ANY number of floors is “ok” to ride because my time is just as valuable as yours, and if I feel like taking the elevator to save a few seconds, or 'cause I had a hard day or 'cause I enjoy pushing the button, even though you’re a precious and unique gumdrop, I’ll do it.

Don’t like it? Buy your own fucking private elevator.

(Anyone remember the Cartmanland episode of South Park? Read the OP in Cartman’s voice. It makes much more sense.

Mr Foon: Sshhhh. It ain’t right, Chris. [to Cartman and Liane] The truth is, the elevator is a financial flop. I haven’t turned a profit in years because I can’t keep attendance up.

Cartman/Chessic Sense: Oh, but I’m not buying the elevator to get people to come.

Chessic Sense: No no no! I’m buying it to keep people out! [Chris and Frank look at each other] Don’t you see? Forever it has been my dream to have my very own eleveator, so that I could be alone in it, all day, every day. I love elevators. [zoom in] But the lines! Everywhere you go, people, crowds, the rides are great, but… All the lines, lines, LINES! [shot of people waiting to for their floor from inside the elevator.
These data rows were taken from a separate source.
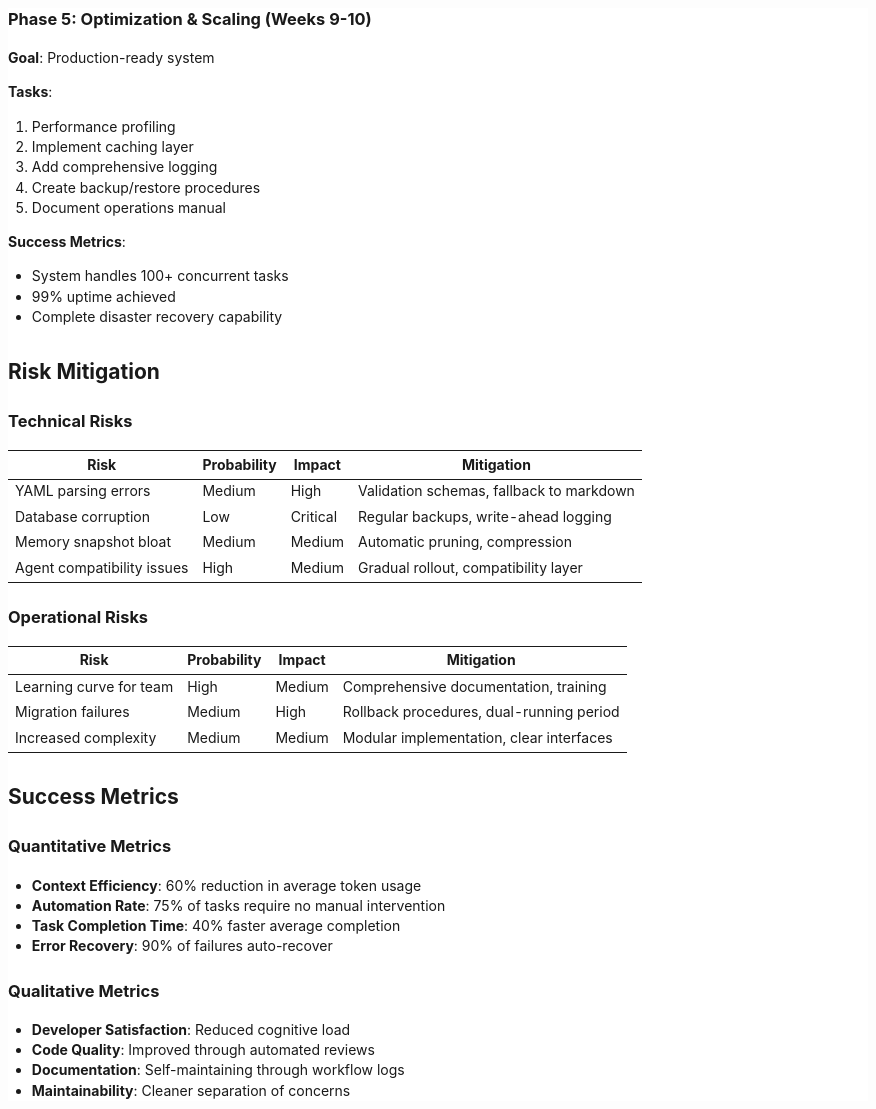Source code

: ### Phase 5: Optimization & Scaling (Weeks 9-10)
**Goal**: Production-ready system

**Tasks**:
1. Performance profiling
2. Implement caching layer
3. Add comprehensive logging
4. Create backup/restore procedures
5. Document operations manual

**Success Metrics**:
- System handles 100+ concurrent tasks
- 99% uptime achieved
- Complete disaster recovery capability

## Risk Mitigation

### Technical Risks
| Risk | Probability | Impact | Mitigation |
|------|------------|--------|------------|
| YAML parsing errors | Medium | High | Validation schemas, fallback to markdown |
| Database corruption | Low | Critical | Regular backups, write-ahead logging |
| Memory snapshot bloat | Medium | Medium | Automatic pruning, compression |
| Agent compatibility issues | High | Medium | Gradual rollout, compatibility layer |

### Operational Risks
| Risk | Probability | Impact | Mitigation |
|------|------------|--------|------------|
| Learning curve for team | High | Medium | Comprehensive documentation, training |
| Migration failures | Medium | High | Rollback procedures, dual-running period |
| Increased complexity | Medium | Medium | Modular implementation, clear interfaces |

## Success Metrics

### Quantitative Metrics
- **Context Efficiency**: 60% reduction in average token usage
- **Automation Rate**: 75% of tasks require no manual intervention
- **Task Completion Time**: 40% faster average completion
- **Error Recovery**: 90% of failures auto-recover

### Qualitative Metrics
- **Developer Satisfaction**: Reduced cognitive load
- **Code Quality**: Improved through automated reviews
- **Documentation**: Self-maintaining through workflow logs
- **Maintainability**: Cleaner separation of concerns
Another shot of Cartman/Sense pissed off, eyes squeezed shut, with low floor numbers floating past him] If there’s one thing I hate, [a shot of two lines of people entering his head] all the lines, lines, lines, LINES!! [opens his eyes, and a moment later…] And then there get to be so many people in the elevator pushing buttons that I personally find inconvenient that I thought to set up [his eyes roll around independently of each other] a “FastPass” system. But now [a shot of people in a FastPass line] there’s lines for FastPass. [zoom out to show Cartman in line for a FastPass] You stand in line to get a ticket to stand in line later. Then there’s lines for the bathrooms! Why don’t they just hold it until they get home! [two lines for the Restrooms], lines for the drinks [Astro Food line], lines for cantakuras [Seussian characters play strange instruments for the people in line] and rare Kartankulas Plinks! [a vendor sells them - they are a fruit treat shaped like strawberries] …And, so you see, this elevator is for me. Nobody else will be allowed in it.

Well that was… something.

Dude, what the fuck are you talking about? What does this have to do with people taking the elevator up one flight, when the stairs are immediately adjacent, being lazy and inconsiderate?

If you usually come home with a computer, a gym bag, plus groceries and the like, you just want to be able to go to your apartment, and not have to juggle the things you are carrying so you can unlock (a) the door from the lobby or garage to the stairs, and (b) the door from the stairs to your floor. I used to live in a first floor unit above the ground level garage, but usually used the elevator for that reason.

But regarding people who use the elevator to get from seven to eight, or fourteen to fifteen? Yeah, pulverize 'em!